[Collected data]
━━━━━━━━

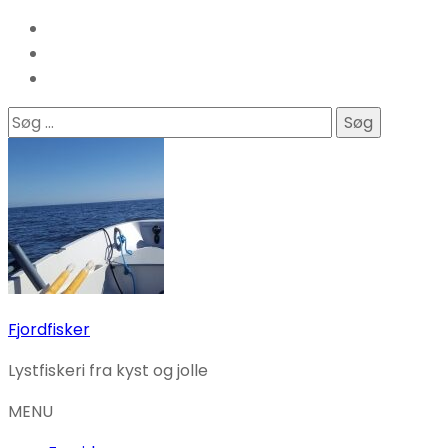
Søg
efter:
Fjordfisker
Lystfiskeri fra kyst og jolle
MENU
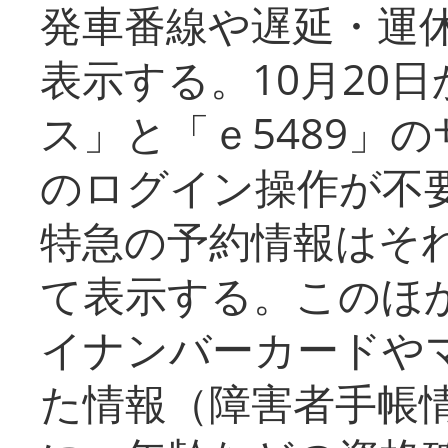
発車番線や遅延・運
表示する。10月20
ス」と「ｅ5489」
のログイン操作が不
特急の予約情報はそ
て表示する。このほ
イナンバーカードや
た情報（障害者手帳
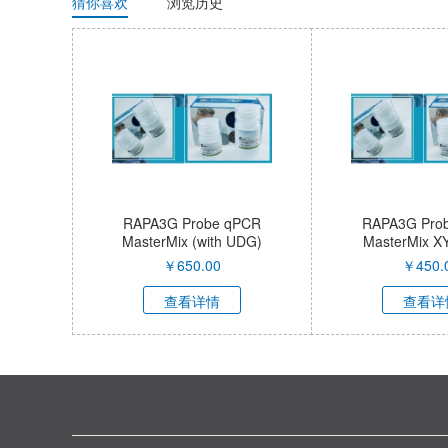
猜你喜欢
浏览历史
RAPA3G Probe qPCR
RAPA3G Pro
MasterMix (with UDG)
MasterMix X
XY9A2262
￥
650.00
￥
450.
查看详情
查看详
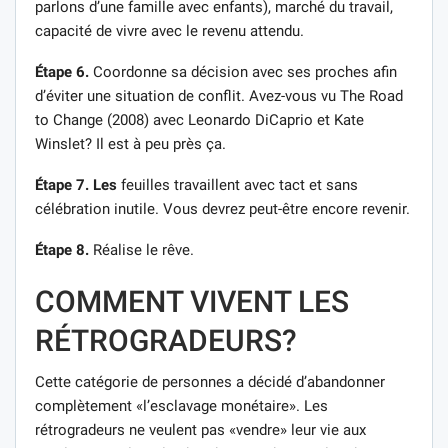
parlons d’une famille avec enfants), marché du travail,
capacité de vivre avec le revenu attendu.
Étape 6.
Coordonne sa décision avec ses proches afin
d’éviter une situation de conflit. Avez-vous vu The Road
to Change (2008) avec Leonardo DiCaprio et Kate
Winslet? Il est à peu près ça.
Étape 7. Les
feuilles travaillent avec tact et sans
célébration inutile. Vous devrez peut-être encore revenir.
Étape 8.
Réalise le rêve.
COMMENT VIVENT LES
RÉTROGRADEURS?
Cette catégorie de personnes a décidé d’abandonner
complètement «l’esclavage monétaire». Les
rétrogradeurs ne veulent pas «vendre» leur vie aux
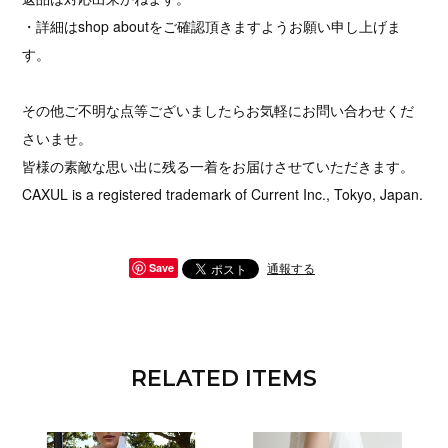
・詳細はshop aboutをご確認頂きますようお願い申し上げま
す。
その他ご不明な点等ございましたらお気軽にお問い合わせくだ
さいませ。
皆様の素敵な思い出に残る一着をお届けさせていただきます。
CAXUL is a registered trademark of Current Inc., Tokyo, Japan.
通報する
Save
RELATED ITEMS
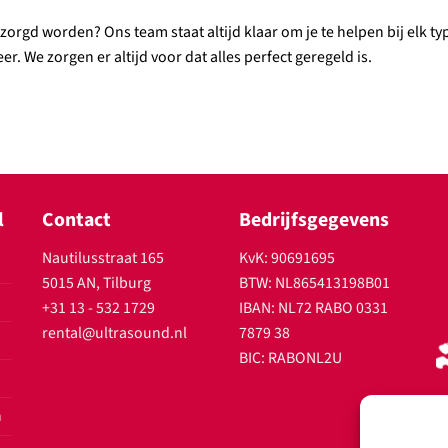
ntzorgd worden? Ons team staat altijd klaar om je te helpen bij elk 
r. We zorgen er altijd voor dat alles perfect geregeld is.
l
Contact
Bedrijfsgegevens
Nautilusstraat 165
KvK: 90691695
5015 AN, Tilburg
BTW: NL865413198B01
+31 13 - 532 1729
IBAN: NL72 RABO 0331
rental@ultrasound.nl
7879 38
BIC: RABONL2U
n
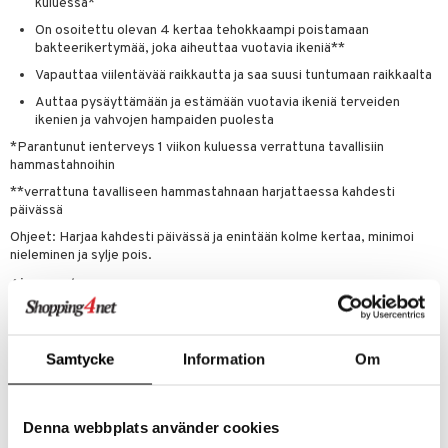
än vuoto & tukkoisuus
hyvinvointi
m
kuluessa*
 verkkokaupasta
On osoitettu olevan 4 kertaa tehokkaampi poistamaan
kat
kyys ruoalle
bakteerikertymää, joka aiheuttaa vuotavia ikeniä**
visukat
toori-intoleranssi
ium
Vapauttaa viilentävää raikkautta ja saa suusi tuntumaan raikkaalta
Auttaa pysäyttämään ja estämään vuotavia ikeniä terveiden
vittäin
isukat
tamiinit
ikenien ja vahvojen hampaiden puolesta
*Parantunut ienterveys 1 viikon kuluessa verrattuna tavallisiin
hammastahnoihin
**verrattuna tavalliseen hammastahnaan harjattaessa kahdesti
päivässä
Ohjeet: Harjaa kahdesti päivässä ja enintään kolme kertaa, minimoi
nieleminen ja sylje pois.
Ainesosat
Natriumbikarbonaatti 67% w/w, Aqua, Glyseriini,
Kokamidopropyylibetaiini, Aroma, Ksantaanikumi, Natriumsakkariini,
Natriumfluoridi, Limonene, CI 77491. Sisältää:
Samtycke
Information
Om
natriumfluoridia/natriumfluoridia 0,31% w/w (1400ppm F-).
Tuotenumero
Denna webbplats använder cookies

━━━━━━━━

Write out every line of text from the records above, word for word, and leave the pictures out.

Søg
efter:
Fjordfisker
Lystfiskeri fra kyst og jolle
MENU
発車番線や遅延・運
表示する。10月20
ス」と「ｅ5489」
のログイン操作が不
特急の予約情報はそ
て表示する。このほ
イナンバーカードや
た情報（障害者手帳
猜你喜欢
浏览历史
RAPA3G Probe qPCR
RAPA3G Pro
MasterMix (with UDG)
MasterMix X
XY9A2262
￥
650.00
￥
450.
查看详情
查看详
parlons d’une famille avec enfants), marché du travail,
capacité de vivre avec le revenu attendu.
Étape 6.
Coordonne sa décision avec ses proches afin
d’éviter une situation de conflit. Avez-vous vu The Road
to Change (2008) avec Leonardo DiCaprio et Kate
Winslet? Il est à peu près ça.
Étape 7. Les
feuilles travaillent avec tact et sans
célébration inutile. Vous devrez peut-être encore revenir.
Étape 8.
Réalise le rêve.
COMMENT VIVENT LES
RÉTROGRADEURS?
Cette catégorie de personnes a décidé d’abandonner
complètement «l’esclavage monétaire». Les
rétrogradeurs ne veulent pas «vendre» leur vie aux
・詳細はshop aboutをご確認頂きますようお願い申し上げま
す。
その他ご不明な点等ございましたらお気軽にお問い合わせくだ
さいませ。
皆様の素敵な思い出に残る一着をお届けさせていただきます。
CAXUL is a registered trademark of Current Inc., Tokyo, Japan.
通報する
Save
RELATED ITEMS
ntzorgd worden? Ons team staat altijd klaar om je te helpen bij elk 
r. We zorgen er altijd voor dat alles perfect geregeld is.
l
Contact
Bedrijfsgegevens
Nautilusstraat 165
KvK: 90691695
5015 AN, Tilburg
BTW: NL865413198B01
+31 13 - 532 1729
IBAN: NL72 RABO 0331
rental@ultrasound.nl
7879 38
BIC: RABONL2U
n
än vuoto & tukkoisuus
hyvinvointi
m
kuluessa*
 verkkokaupasta
On osoitettu olevan 4 kertaa tehokkaampi poistamaan
kat
kyys ruoalle
bakteerikertymää, joka aiheuttaa vuotavia ikeniä**
visukat
toori-intoleranssi
ium
Vapauttaa viilentävää raikkautta ja saa suusi tuntumaan raikkaalta
Auttaa pysäyttämään ja estämään vuotavia ikeniä terveiden
vittäin
isukat
tamiinit
ikenien ja vahvojen hampaiden puolesta
*Parantunut ienterveys 1 viikon kuluessa verrattuna tavallisiin
hammastahnoihin
**verrattuna tavalliseen hammastahnaan harjattaessa kahdesti
päivässä
Ohjeet: Harjaa kahdesti päivässä ja enintään kolme kertaa, minimoi
nieleminen ja sylje pois.
Ainesosat
Natriumbikarbonaatti 67% w/w, Aqua, Glyseriini,
Kokamidopropyylibetaiini, Aroma, Ksantaanikumi, Natriumsakkariini,
Natriumfluoridi, Limonene, CI 77491. Sisältää:
Samtycke
Information
Om
natriumfluoridia/natriumfluoridia 0,31% w/w (1400ppm F-).
Tuotenumero
Denna webbplats använder cookies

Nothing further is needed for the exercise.